The turn of the 1980s marked the beginning of a new era in the Euro- Atlantic world: Inspired by the work of neoliberal economists and legal scholars, the “conservative revolutionaries” who came to power during these pivotal years used their offices to undermine the thinking and dismantle the institutional framework upon which welfare capitalism had rested. In their view, the role of the government was not to protect vulnerable segments of the population from the potential violence of market relations but, instead, to shelter the allegedly fragile mechanisms of the market from stifling rules and the disabling influence of so-called “special interests” which ranged from organized labor to protectors of the environment. They also believed that, once markets were properly shielded, their domain could be extended beyond the traditional borders of the private sector.
Eager to blunt the resistance raised by their agenda, neoliberal reformers initiated a series of deregulations, regarding capital flow and asset creation, that were meant to replace social protection and guaranteed employment with abundant and accessible credit—thereby endowing all economic agents with entrepreneurial ambitions and discipline. Yet, under the guise of diffusing the ethos of the self-reliant entrepreneur throughout the entire population, their reforms eventually enabled the speculative logic of financial markets to preside over the allocation of resources on a global scale.
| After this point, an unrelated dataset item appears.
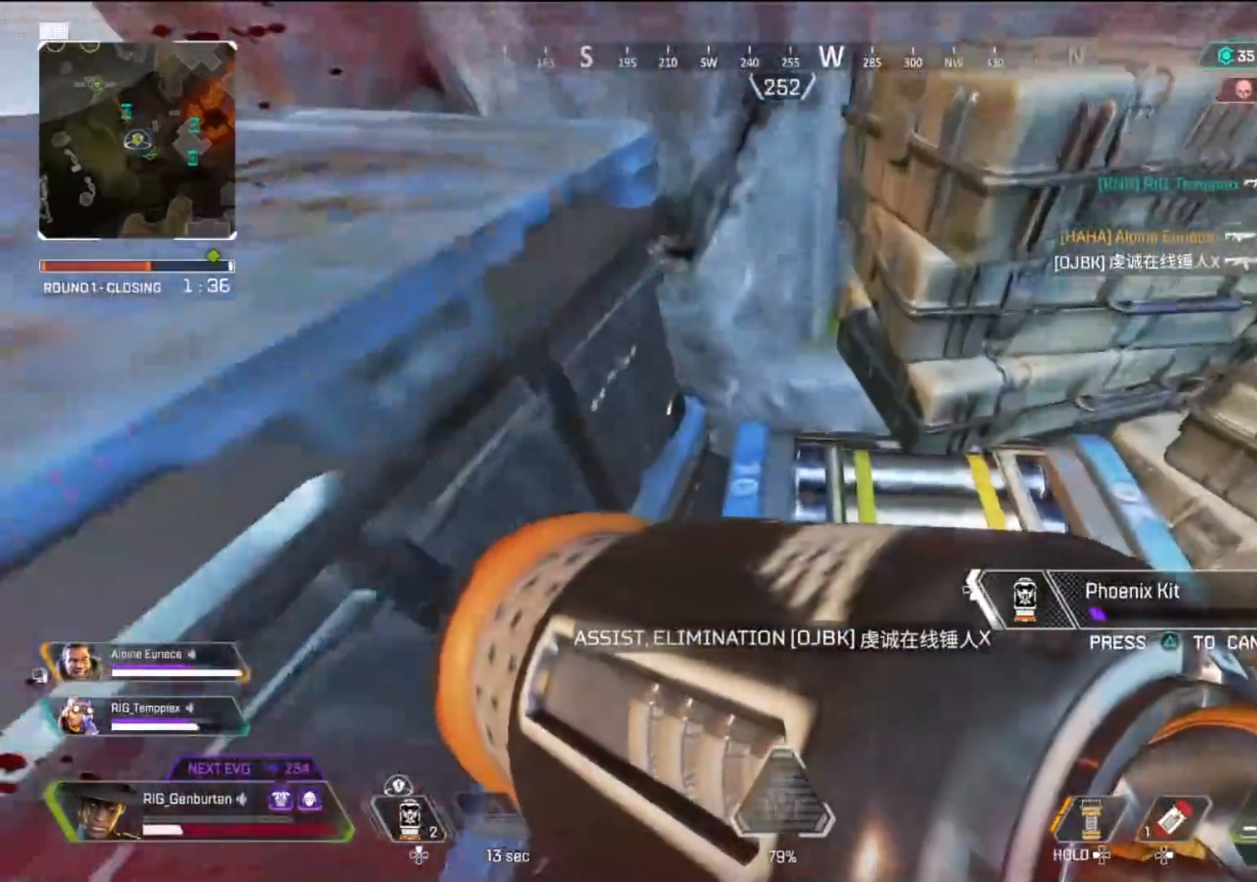
{"buttons": [], "left_stick": "up", "right_stick": "center", "events": [[300, "CROSS", "down"], [400, "CROSS", "up"]]}
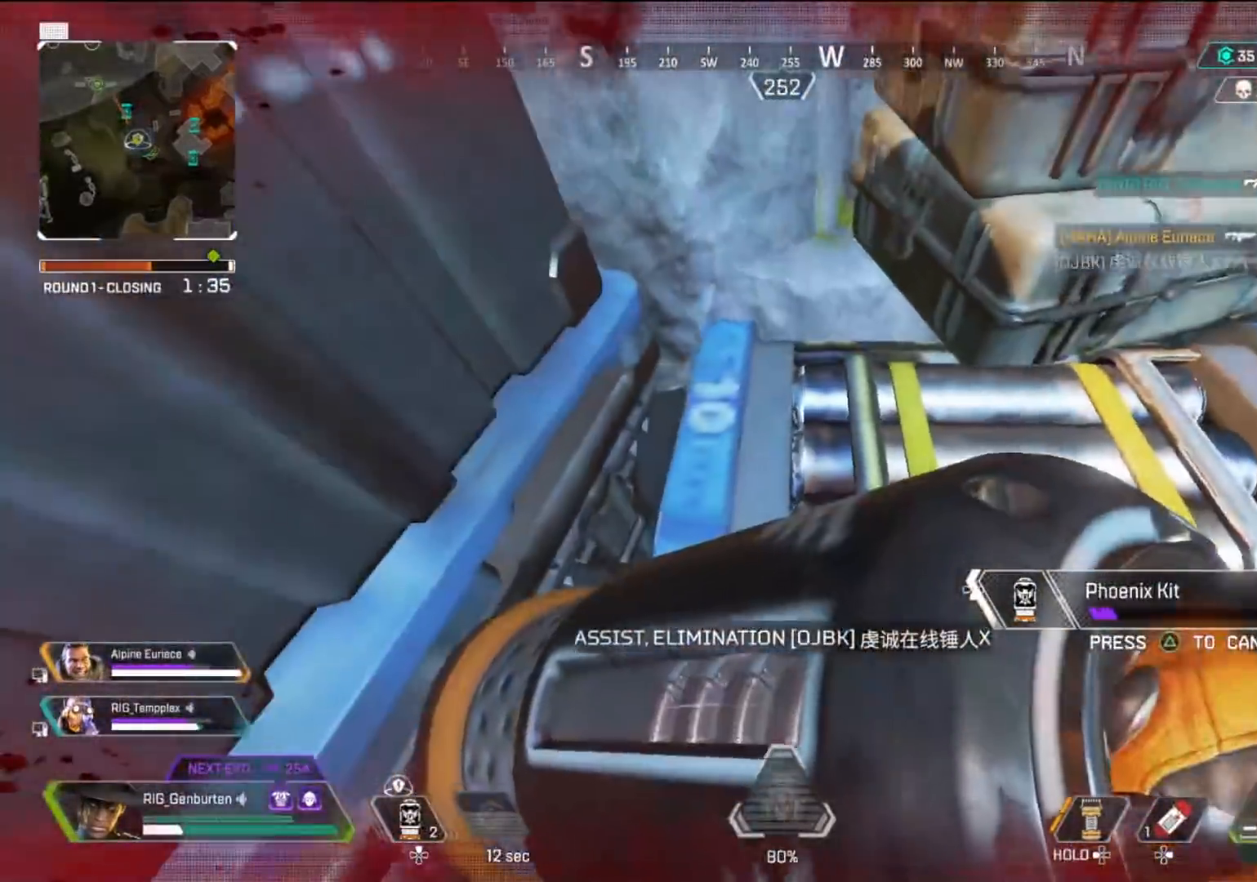
{"buttons": [], "left_stick": "up-right", "right_stick": "center", "events": [[217, "left_stick", "down"], [267, "right_stick", "up"], [333, "right_stick", "center"], [500, "left_stick", "up-right"]]}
Thus, far from restoring thrift and frugality as the virtuous paths to personal independence and lasting profit, the reign of deregulated finance defined success as leverage, understood as the ability to invest with borrowed funds, and compelled the less fortunate to stake their livelihood on perennial indebtedness.
Much more than a mood swing, whereby the advocates of freer markets would temporarily prevail over the harbingers of a more protective State, the policies instigated under Ronald Reagan and Margaret Thatcher, and further refined by their “Third Way” successors, have successively transformed everything from corporate management to statecraft, household economics to personal relations. In the world shaped by these transformations—a world where the securitization of risks and liabilities greatly widens the realm of potentially appreciable assets—even the criteria according to which individuals are incited to evaluate themselves no longer match the civic, business, and family values respectively distinctive of political, economic, and cultural liberalism.
Along the way, the purchase of markets and “market solutions” has expanded to a range of domains hitherto associated with public services or common goods—from education to military intelligence to environmental stewardship. Simultaneously, the number and purview of democratically debatable issues has been drastically reduced by the sway of “good governance” and “best practices”—two notions originating in a corporate culture devoted to the creation of shareholder value but later co-opted by public officials whose main concern is the standing of the national debt in bondholders’ eyes.
For a long time, many critics on the left hoped that the changes they were witnessing might be transient. As the unconstrained quest for short-term capital gain would bear its bitter fruits, the thinking went, gaping inequalities and the prospect of an environmental catastrophe would induce elected officials to change course or, if they failed to do so, expose them to a massive popular upheaval. However, neither the steady deterioration of labor conditions nor the increasingly alarming damages caused to the environment has acted as the anticipated wake up call. To the contrary, the aftermath of the Great Recession has demonstrated the remarkable resilience of a mode of government, disseminated across public and private institutions, that gives precedence to the gambles on tomorrow’s presumptive profits over the mending of today’s social woes and the prevention of after-tomorrow’s ecological disaster.
Once filled with the hopes and apprehensions of radical change, the near future has been taken over by speculations on investors’ tastes. As such, it mandates the sacrifice of the present and the deferral of any serious grappling with long-term sustainability. Yet, for those who wish to uncover alternative trajectories, the ultimate purpose of exposing the current dominance of speculators and the nefarious effects of their short-termism is not to forego the near future but to find ways of reclaiming it.